STEREO FLICKS

Until a very few years ago the only way to provide someone with a realistic 3-dimensional percept involved making them look at a specially prepared image through red/green specs. But this technique has now been superseded (to some degree) by the SIRDS or `Magic Eye' method. This enables a 3-dimensional percept to be presented without use of any special equipment. It is currently being used in the generation of a wide variety of images in many different media. Viewed raw, SIRDS or `integrams' as I call them, appear to contain nothing more than detailed, periodic patterns. But viewed with an offset vergence, they provide a rock solid, specs-free 3-d illusion.

In this file I will present some sample integrams and talk about how they can be constructed. I will also show a short `stereo flick'---a 3-dimensional movie made using the itegram method.

A encyclopaedic reference on stereograms is here.


Sample integrams

To get a 3-d percept from an integram it is necessary to make your eyes converge on a point behind the image. There are various ways of getting your eyes to do this. One method is to try to `look' at an imaginary object on the inside of the back-panel of your computer screen. Another method is to focus on your own reflection in the screen.

Here is a simple integram which features the letters `WO' floating above a plain, flat surface.

This next image contains a number of flat surfaces at various different depths.

This one contains a snaking, downwards sloping staircase.

Here's a black-and-white integram (useful for printing out).

You may find these example easier to see when they are blown up to the full size of the screen. You can do this by clicking on them to open up them up in the XV viewer and then clicking the top-left-corner button on the XV window to make it fill the screen.

Click here to run the `stereo flick'---a short video showing one surface moving vertically over another.


The year of the integram

Integrams trick the brain into perceiving 3-dimensional space that isn't really there. They do this by providing phoney `stereo cues' from which the brain derives phoney distance (depth) information. To understand how this works we need to understand a few basics about the visual system.

Animate visual systems use retinal arrays. These sense light falling on a roughly flat surface and thus deliver a 2-dimensional projection of the 3-dimensional world. Since organisms typically want to know something about the 3-dimensional properties of their world, they have to post-process retinal inputs so as to derive `depth' information, i.e., the real distances to the objects whose projections appear in the retinal array. If the organism has two eyes, this can be done quite effectively by

  1. Solving the correspondence problem, i.e., working out which dot in one retinal image matches (i.e., originates from the same location as) which dot in the other retinal image, and then

  2. Using disparities between matching dots to work out (by trigonometry) their true depth in 3-d space.

■ RECORDED DATA ■
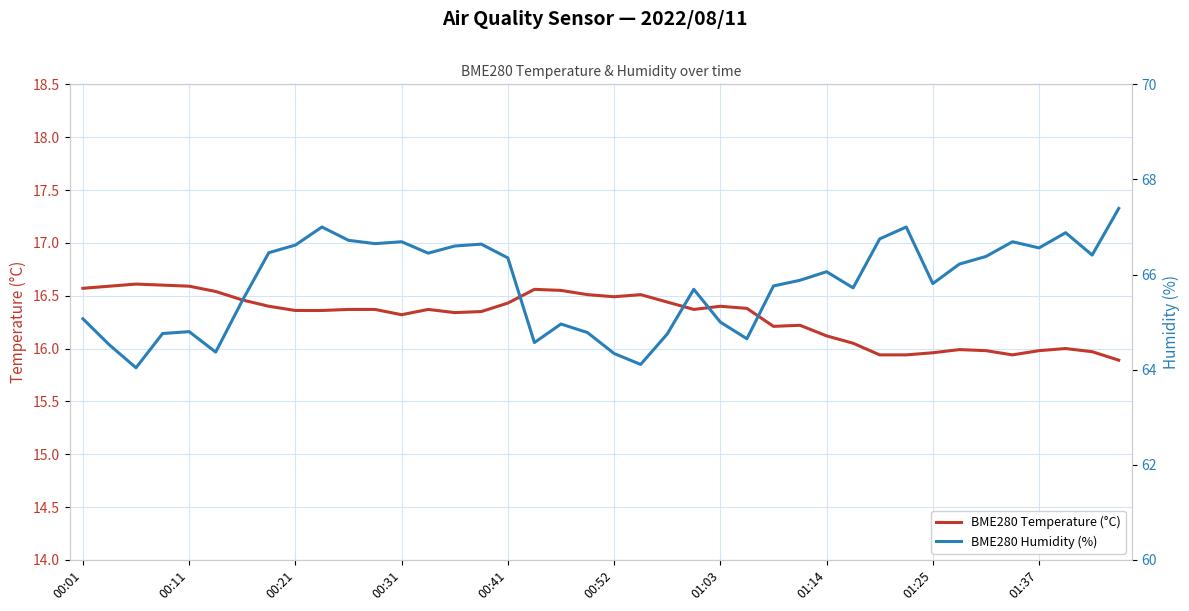

The value of BME280 Temperature (°C) at 00:11 is 16.6. True or false?

True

■ TASK LIST ■
a) In the text on stereo flicks, what name does the writer give to SIRDS images?
b) Duplicate the passage of the stereo flicks text between "The year of" and "the visual system.", inclusive.
c) Decide whether each statement agrees with the stereo flicks text, answering yes or no and quoting the words that settle it: (i) The SIRDS method needs red/green specs to produce a 3-dimensional percept. (ii) One way to get the eyes to converge behind an integram is to focus on your own reflection in the screen. (iii) The black-and-white integram is described as useful for printing out.

■ RESULTS OF THE EXERCISE ■
a) Integrams.

b)
The year of the integram

Integrams trick the brain into perceiving 3-dimensional space that isn't really there. They do this by providing phoney `stereo cues' from which the brain derives phoney distance (depth) information. To understand how this works we need to understand a few basics about the visual system.

c)
(i) No: "This enables a 3-dimensional percept to be presented without use of any special equipment."
(ii) Yes: "Another method is to focus on your own reflection in the screen."
(iii) Yes: "Here's a black-and-white integram (useful for printing out)."